• WORK INSTRUCTIONS: Please extract every line from the records below and reproduce each one unchanged.

(Stored dataset records)
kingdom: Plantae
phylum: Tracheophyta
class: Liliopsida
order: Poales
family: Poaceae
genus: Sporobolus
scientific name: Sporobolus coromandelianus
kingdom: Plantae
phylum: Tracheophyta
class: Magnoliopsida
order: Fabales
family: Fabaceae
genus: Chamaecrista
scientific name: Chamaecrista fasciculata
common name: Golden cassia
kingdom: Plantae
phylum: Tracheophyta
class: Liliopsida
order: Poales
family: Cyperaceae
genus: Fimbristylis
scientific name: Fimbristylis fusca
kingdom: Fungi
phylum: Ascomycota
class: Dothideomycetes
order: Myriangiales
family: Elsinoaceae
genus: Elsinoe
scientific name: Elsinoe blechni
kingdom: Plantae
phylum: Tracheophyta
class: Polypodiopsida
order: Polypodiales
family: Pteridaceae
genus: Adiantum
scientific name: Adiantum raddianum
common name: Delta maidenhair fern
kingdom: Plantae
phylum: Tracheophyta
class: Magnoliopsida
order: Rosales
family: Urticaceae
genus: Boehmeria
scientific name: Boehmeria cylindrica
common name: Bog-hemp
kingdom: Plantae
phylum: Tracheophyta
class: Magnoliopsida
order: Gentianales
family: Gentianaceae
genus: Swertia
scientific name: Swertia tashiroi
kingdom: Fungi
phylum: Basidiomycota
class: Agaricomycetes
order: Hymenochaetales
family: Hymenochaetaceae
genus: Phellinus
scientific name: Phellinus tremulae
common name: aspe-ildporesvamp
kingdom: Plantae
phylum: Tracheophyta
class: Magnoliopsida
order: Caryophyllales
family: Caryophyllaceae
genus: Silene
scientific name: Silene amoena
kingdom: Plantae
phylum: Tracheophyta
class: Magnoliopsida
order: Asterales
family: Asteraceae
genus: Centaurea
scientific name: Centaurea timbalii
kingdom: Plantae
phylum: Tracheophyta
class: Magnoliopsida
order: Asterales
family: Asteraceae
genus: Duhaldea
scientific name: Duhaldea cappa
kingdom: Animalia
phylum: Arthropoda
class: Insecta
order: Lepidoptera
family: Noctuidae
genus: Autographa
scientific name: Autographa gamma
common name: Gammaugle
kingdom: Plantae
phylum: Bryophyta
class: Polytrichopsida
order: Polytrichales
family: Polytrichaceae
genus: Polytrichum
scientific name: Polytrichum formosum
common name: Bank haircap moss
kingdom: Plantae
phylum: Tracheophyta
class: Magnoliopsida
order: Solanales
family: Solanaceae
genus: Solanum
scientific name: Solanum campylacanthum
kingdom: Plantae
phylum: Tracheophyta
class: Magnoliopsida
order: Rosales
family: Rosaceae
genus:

• FULL SOLUTION:
kingdom: Plantae
phylum: Tracheophyta
class: Liliopsida
order: Poales
family: Poaceae
genus: Sporobolus
scientific name: Sporobolus coromandelianus
kingdom: Plantae
phylum: Tracheophyta
class: Magnoliopsida
order: Fabales
family: Fabaceae
genus: Chamaecrista
scientific name: Chamaecrista fasciculata
common name: Golden cassia
kingdom: Plantae
phylum: Tracheophyta
class: Liliopsida
order: Poales
family: Cyperaceae
genus: Fimbristylis
scientific name: Fimbristylis fusca
kingdom: Fungi
phylum: Ascomycota
class: Dothideomycetes
order: Myriangiales
family: Elsinoaceae
genus: Elsinoe
scientific name: Elsinoe blechni
kingdom: Plantae
phylum: Tracheophyta
class: Polypodiopsida
order: Polypodiales
family: Pteridaceae
genus: Adiantum
scientific name: Adiantum raddianum
common name: Delta maidenhair fern
kingdom: Plantae
phylum: Tracheophyta
class: Magnoliopsida
order: Rosales
family: Urticaceae
genus: Boehmeria
scientific name: Boehmeria cylindrica
common name: Bog-hemp
kingdom: Plantae
phylum: Tracheophyta
class: Magnoliopsida
order: Gentianales
family: Gentianaceae
genus: Swertia
scientific name: Swertia tashiroi
kingdom: Fungi
phylum: Basidiomycota
class: Agaricomycetes
order: Hymenochaetales
family: Hymenochaetaceae
genus: Phellinus
scientific name: Phellinus tremulae
common name: aspe-ildporesvamp
kingdom: Plantae
phylum: Tracheophyta
class: Magnoliopsida
order: Caryophyllales
family: Caryophyllaceae
genus: Silene
scientific name: Silene amoena
kingdom: Plantae
phylum: Tracheophyta
class: Magnoliopsida
order: Asterales
family: Asteraceae
genus: Centaurea
scientific name: Centaurea timbalii
kingdom: Plantae
phylum: Tracheophyta
class: Magnoliopsida
order: Asterales
family: Asteraceae
genus: Duhaldea
scientific name: Duhaldea cappa
kingdom: Animalia
phylum: Arthropoda
class: Insecta
order: Lepidoptera
family: Noctuidae
genus: Autographa
scientific name: Autographa gamma
common name: Gammaugle
kingdom: Plantae
phylum: Bryophyta
class: Polytrichopsida
order: Polytrichales
family: Polytrichaceae
genus: Polytrichum
scientific name: Polytrichum formosum
common name: Bank haircap moss
kingdom: Plantae
phylum: Tracheophyta
class: Magnoliopsida
order: Solanales
family: Solanaceae
genus: Solanum
scientific name: Solanum campylacanthum
kingdom: Plantae
phylum: Tracheophyta
class: Magnoliopsida
order: Rosales
family: Rosaceae
genus:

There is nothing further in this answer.